母に聞いたところ、お稲荷様の場所移動は1度だけではなく、これまでも何度か行われていたそうだ。場所を移動させる際に、何かしらの祈祷などはやらなかったらしい。

何度か移動した場所の記憶はないが、最後に移動された場所はマンションの駐車場の片隅だった。
駐車場の片隅にあっても、ちゃんと祀られていたらいいのだけれど、祀る人もおらず、お社や鳥居はみるみる朽ちていった。

幼いころに記憶している柔らかな雰囲気のお稲荷様は消えて、殺伐としたなかに静かに怒りを湛えてような、そんなお稲荷様に変わっていた。

隣家がマンションになってどのくらい経ってからだっただろうか。
その頃には、私は家の霊障を解くべく、土地の因縁を調べていた。
霊障の中に、お稲荷様の怒りもあったので、うちの家から毎日お稲荷様に手を合わせるのが日課だった。

マンション内でお稲荷様を撤去する決定が下された。
撤去工事をする人がお稲荷様の下調べをしに来ていたので、話を聞いてみると、特に御霊返しをすることもなく工事をすることになったのだそうだ。
信心深い方だったので、何も祈祷もせずに撤去することに抵抗はあるが、かといって勝手に祈祷することもできないとのことだった。

自分の家の敷地にあるお稲荷様ではないので、勝手なことはできないが、かといって、このまま何もせずにお社が壊されて撤去されるのも見ていたくない。そう思って、お社の中に残されていた神具を大元のお稲荷様に持っていくことで御霊返しとすることにした。

工事の方から預かった神具は、仏具だった。
お稲荷様は京都の伏見稲荷から勧請されて祀られていたのだが、何故か仏具で祀られていた。隣家では、祀り方はあまり気にしていなかったのかもしれない。

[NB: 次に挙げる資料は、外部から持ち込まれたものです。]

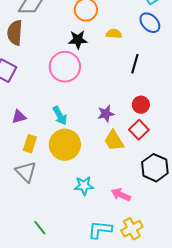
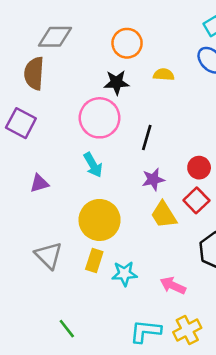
black line: (135, 64) -> (147, 137), moved
cyan arrow: (60, 116) -> (93, 165), moved
yellow rectangle: (30, 144) -> (94, 261), moved

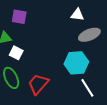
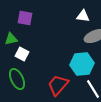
red trapezoid: (38, 84) -> (58, 85), moved

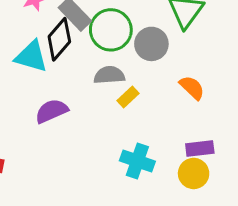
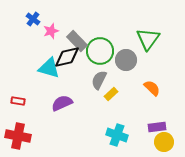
black diamond: (59, 39) -> (67, 57), turned 36
gray semicircle: (109, 75) -> (99, 80), turned -60
yellow circle: (194, 173) -> (164, 142), moved

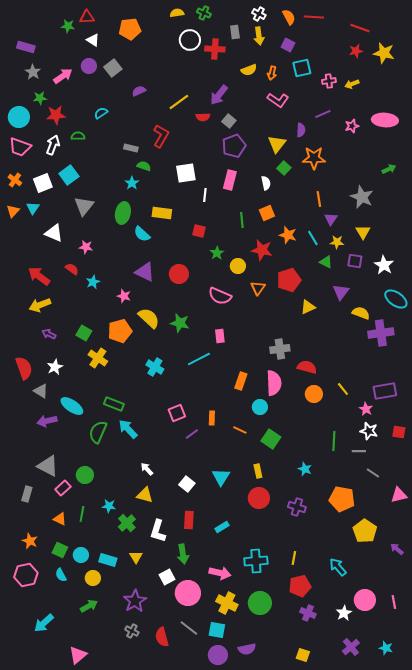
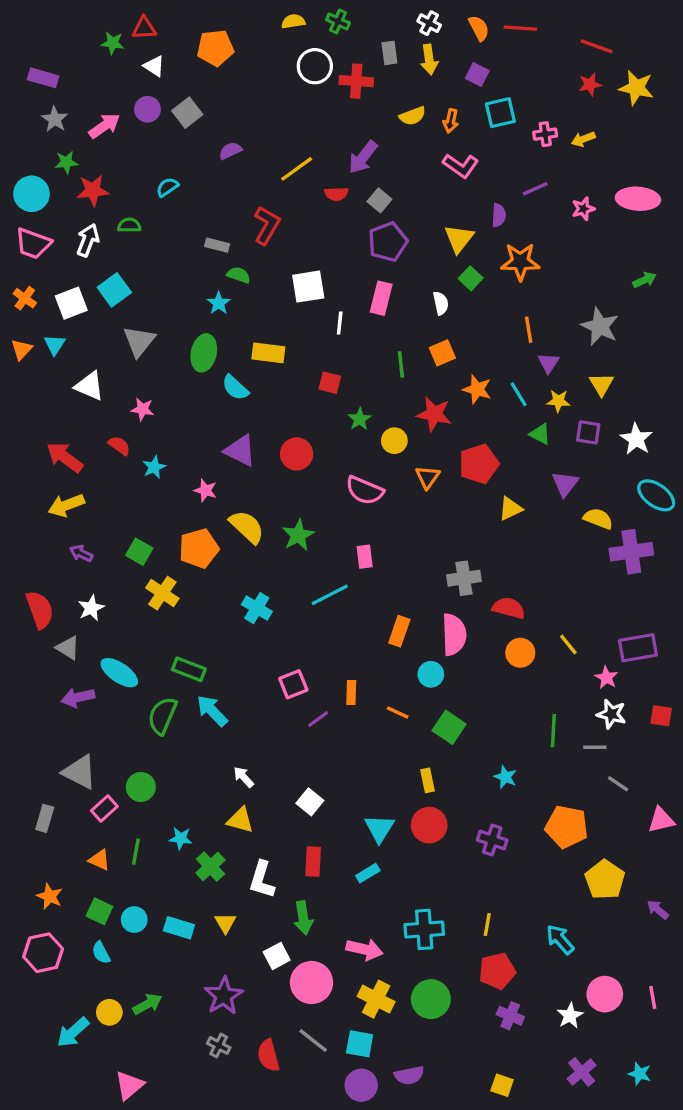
green star: (180, 323) -> (298, 535), turned 30
cyan triangle: (221, 477) -> (379, 828), moved
yellow circle: (93, 578) -> (109, 1012), moved

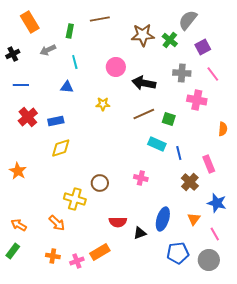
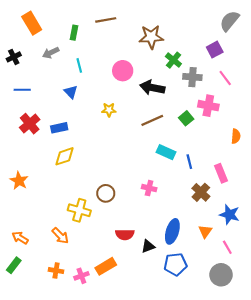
gray semicircle: (188, 20) -> (229, 21), moved
green cross: (170, 40) -> (173, 60), moved
blue triangle: (67, 87) -> (71, 92), turned 40
green square: (169, 119) -> (186, 118), moved, turned 32
blue pentagon: (178, 253) -> (176, 264), moved

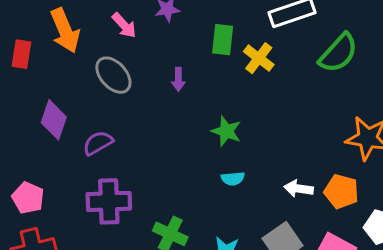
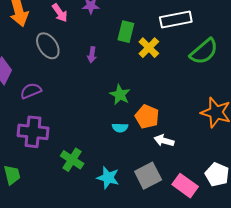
orange pentagon: (341, 191) -> (147, 117), moved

お稲荷様に手を合わせ、御霊返しの祈祷などはできないが、お祀りしていた仏具を伏見稲荷にお持ちすることで、お稲荷様を京都にお連れすることを伝えた。

伏見稲荷に着いて、仏具についてお焚き上げなどをしてもらえるのか聞いてみたところ、全国からそういった要望があるが(お稲荷様のお社や狐の像等々)一切受け付けていないとのことだった。

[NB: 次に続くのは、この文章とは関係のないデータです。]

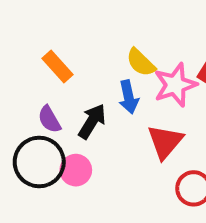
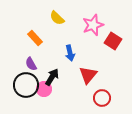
yellow semicircle: (141, 62) -> (57, 18), moved
pink star: (175, 85) -> (93, 25), moved
black arrow: (92, 121) -> (52, 77), moved

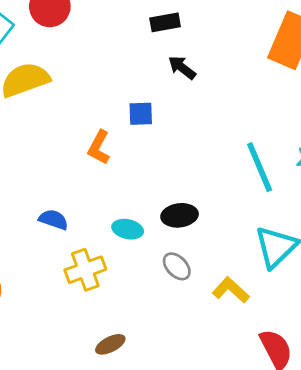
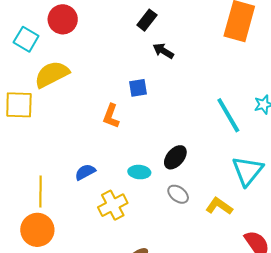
black rectangle: (165, 22) -> (147, 20), turned -35
black ellipse: (180, 215) -> (175, 157), turned -35
blue semicircle: (53, 220) -> (85, 172), turned -40

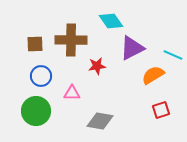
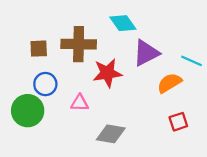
red star: (97, 66) -> (107, 73), size x1.5
green circle: (36, 111) -> (28, 111), moved

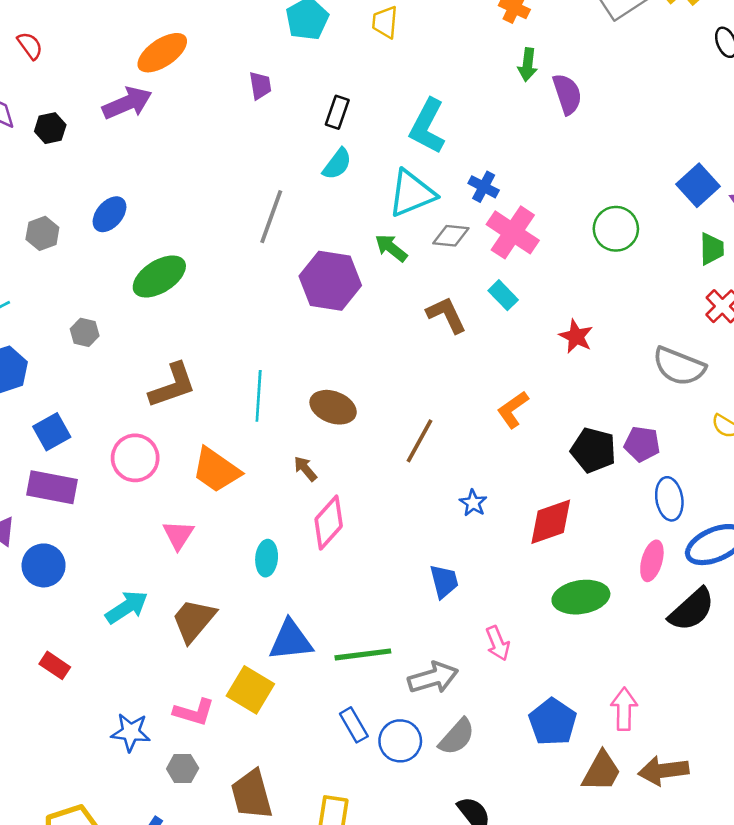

仕方ないので、本殿から奥の院までお参りし、奥の院では幼少期から守ってくれていたのに、このようにお社を撤去することになってしまったことをお詫びして帰路についた。

その夜、母が不思議な夢を見た。
赤い着物を着た狐を、母が送っていくという夢だった。

母は霊が見えるというような霊感はないが、何かしらのメッセージ性のある夢を見る人だった。
特に私が土地の因縁解消のために動き始めてから顕著になった。
私が何かをしたタイミングで、関連した夢を見る。
今回のお稲荷様もそれだった。

正式に祈祷したわけでもないし、御霊返しをしたわけでもない。
だが、母がそのような夢を見たことと、私自身、奥の院でスッと何か軽くなったような体感を得たので、お稲荷様は無事に帰れたのだと思っている。


今はもう、隣のマンションにお稲荷様が祀ってあった形跡はない。
怒りのエネルギーも何も感じず、まるでそこには最初から何もなかったかのようだ。

私の中には、柔らかな雰囲気を湛えたお稲荷様の記憶がいつまでも残っている。